Low inflation a painkiller for austerity to come

Inflation has been public enemy number one for most of the last 7 years, with consumer price rises consistently outpacing wage increases. This was particularly noticeable with food and energy / fuel prices. However, since the second half of 2014, the cost of living recovery has begun with a vengeance, and food and petrol prices have gone into reverse. The annual rate of CPI inflation has fallen from 2.6% in 2013.

A huge drop in the oil price, which has still to fully feed through into fuel prices, has already helped to push the annual rate of CPI inflation to 0.5% in December – a 15-year low. CPI is expected to average around this level for 2015 as a whole. This would represent the lowest annual rate of CPI (for a full year) since the series began in 1989. It also sets the bar very low to secure a real terms increase in spending from even a modest pay rise.

2015 should therefore be the first year of a meaningful wage price recovery.
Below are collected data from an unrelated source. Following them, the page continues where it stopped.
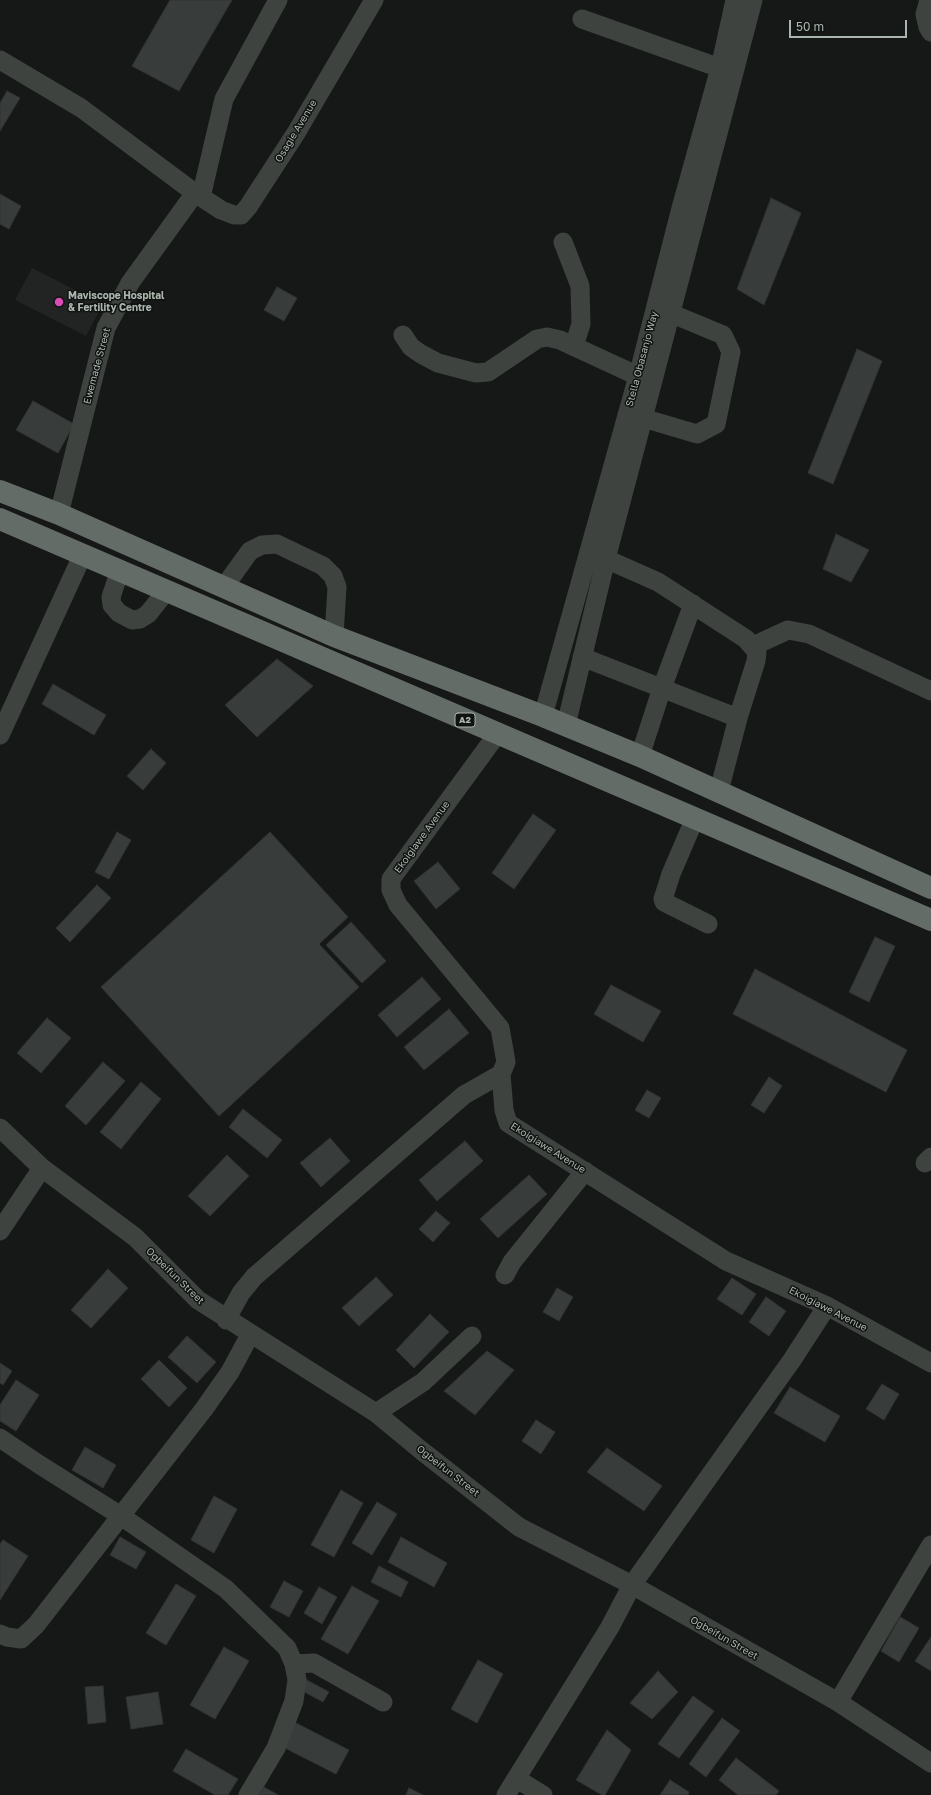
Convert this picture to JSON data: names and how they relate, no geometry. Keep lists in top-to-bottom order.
{
  "streets": {
    "highway": ["A2"],
    "street": [
      "Osagie Avenue",
      "Stella Obasanjo Way",
      "Ewemade Street",
      "Ekoigiawe Avenue",
      "Ogbeifun Street"
    ]
  },
  "crossings": [
    ["Osagie Avenue", "Ewemade Street"],
    ["A2", "Ekoigiawe Avenue"]
  ],
  "places": ["Maviscope Hospital & Fertility Centre"],
  "scale_bar": "50 m"
}
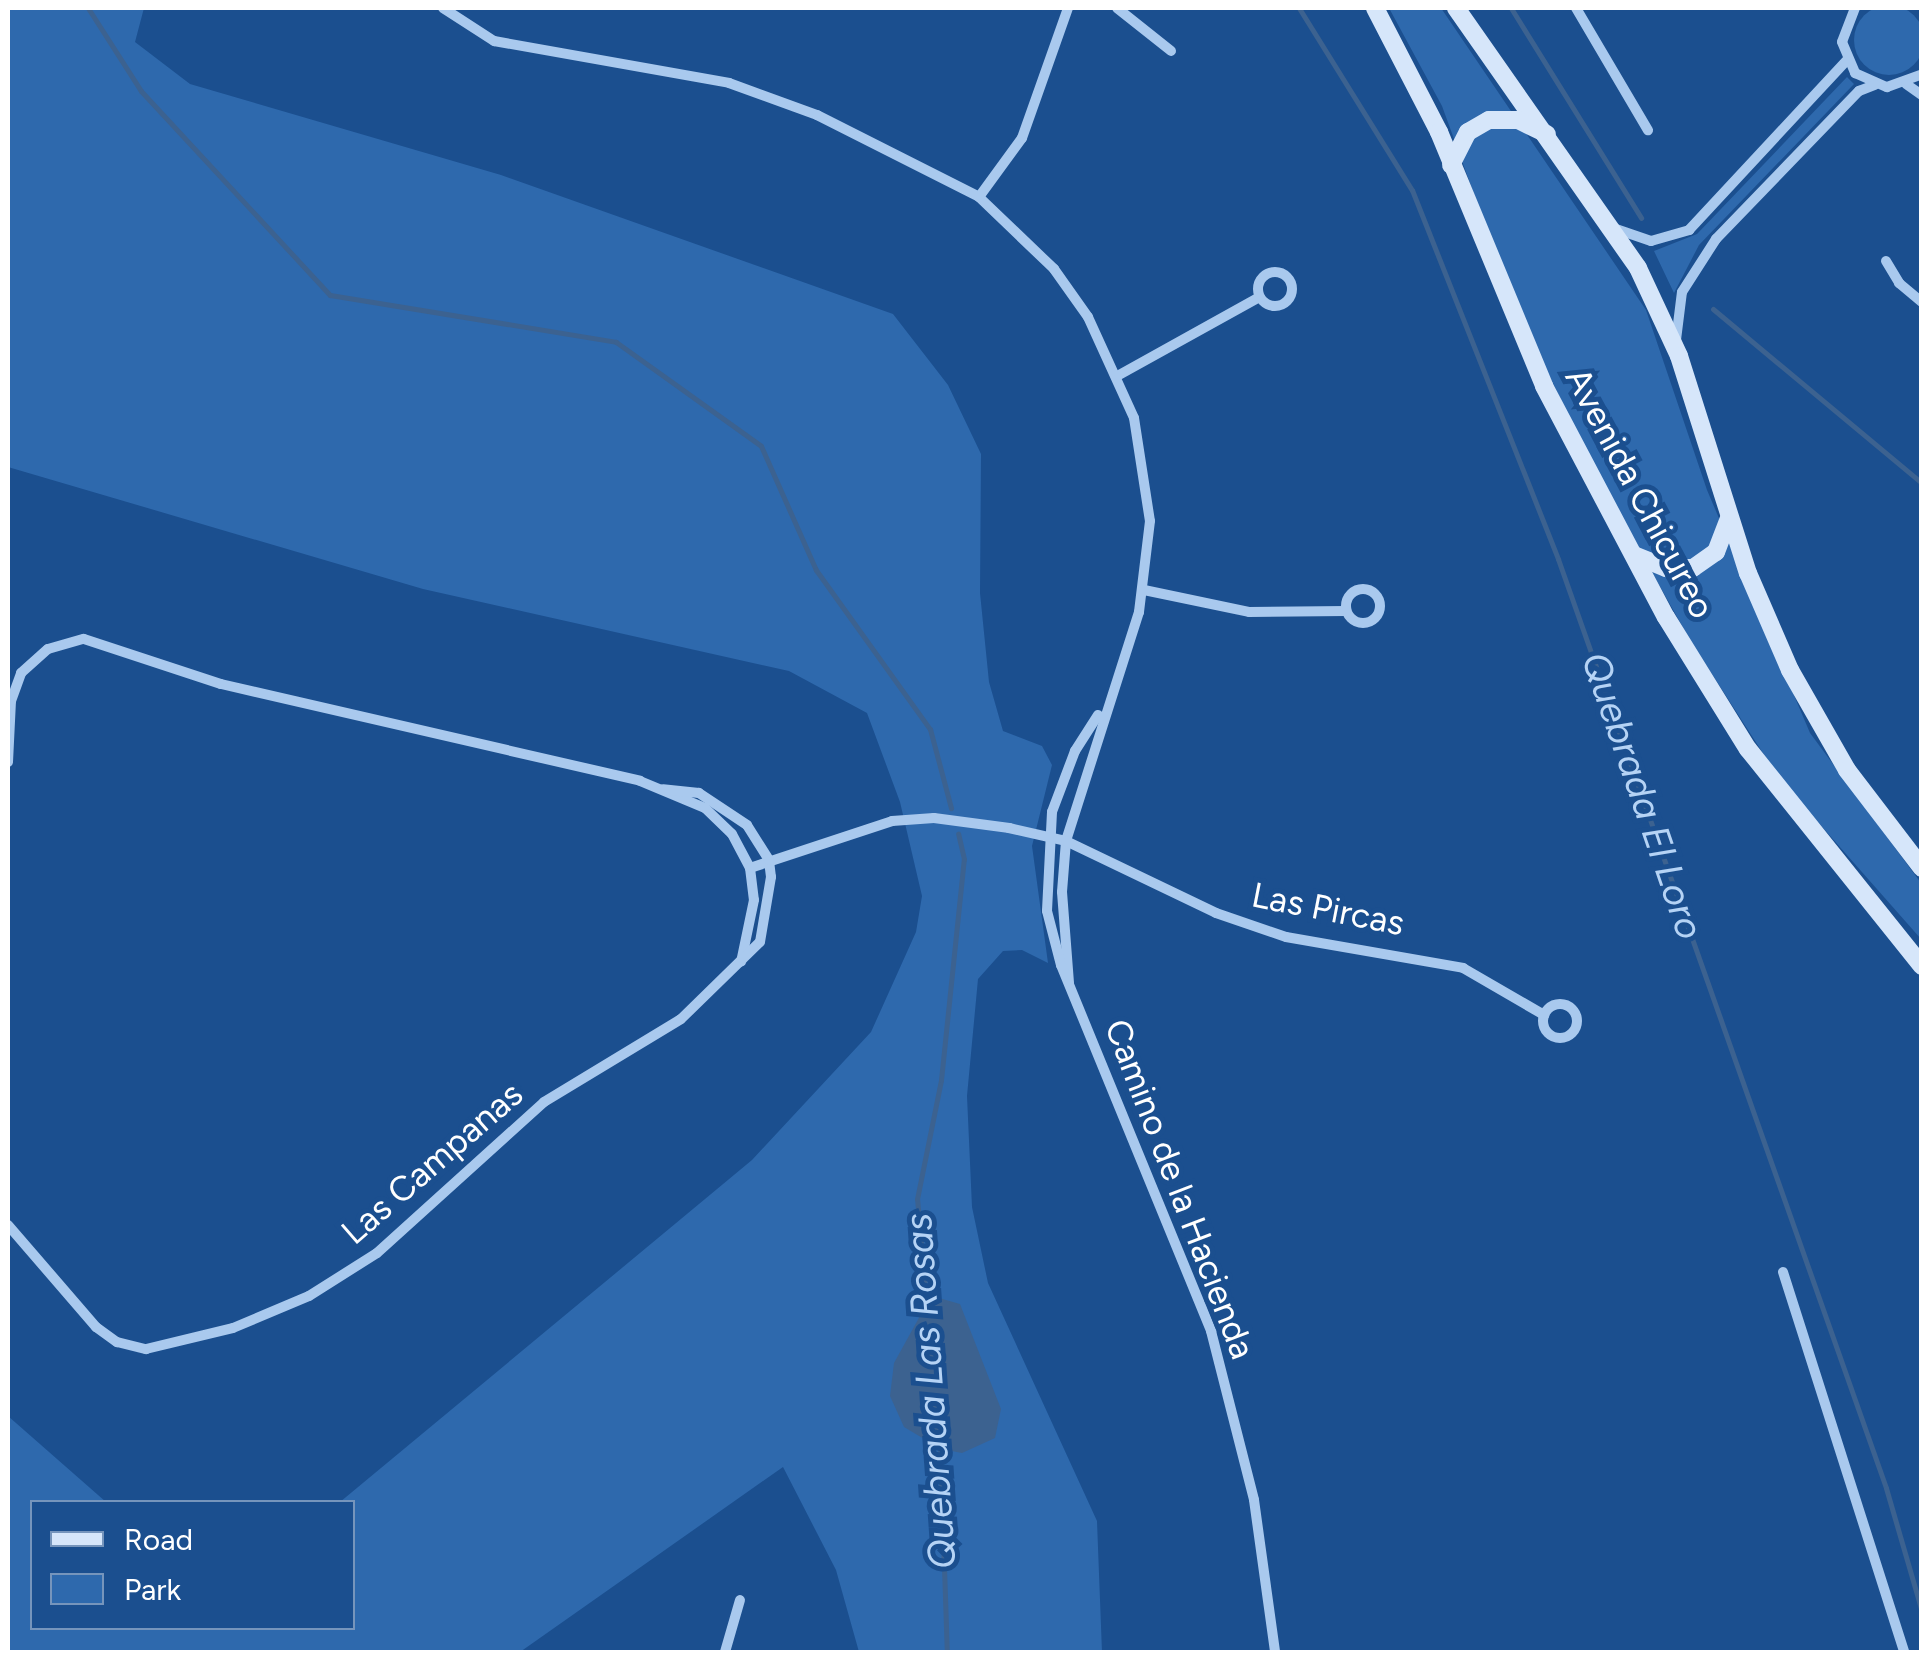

When oil price falls fully feed through, we can expect to see petrol price to fall below the £1 per litre mark for the first time since H1 2009. Falling food and fuel prices will boost disposable incomes and will effectively act as much needed temporary painkillers ahead of the next 5 years of austerity.

Within the latest figures it is noted that food prices fell 1.9% y/y which represents the largest decrease since June 2002. Meanwhile transport fuels & lubricants (petrol and diesel) fell by 10.5% y/y last month. This represented the largest decline since July 2009.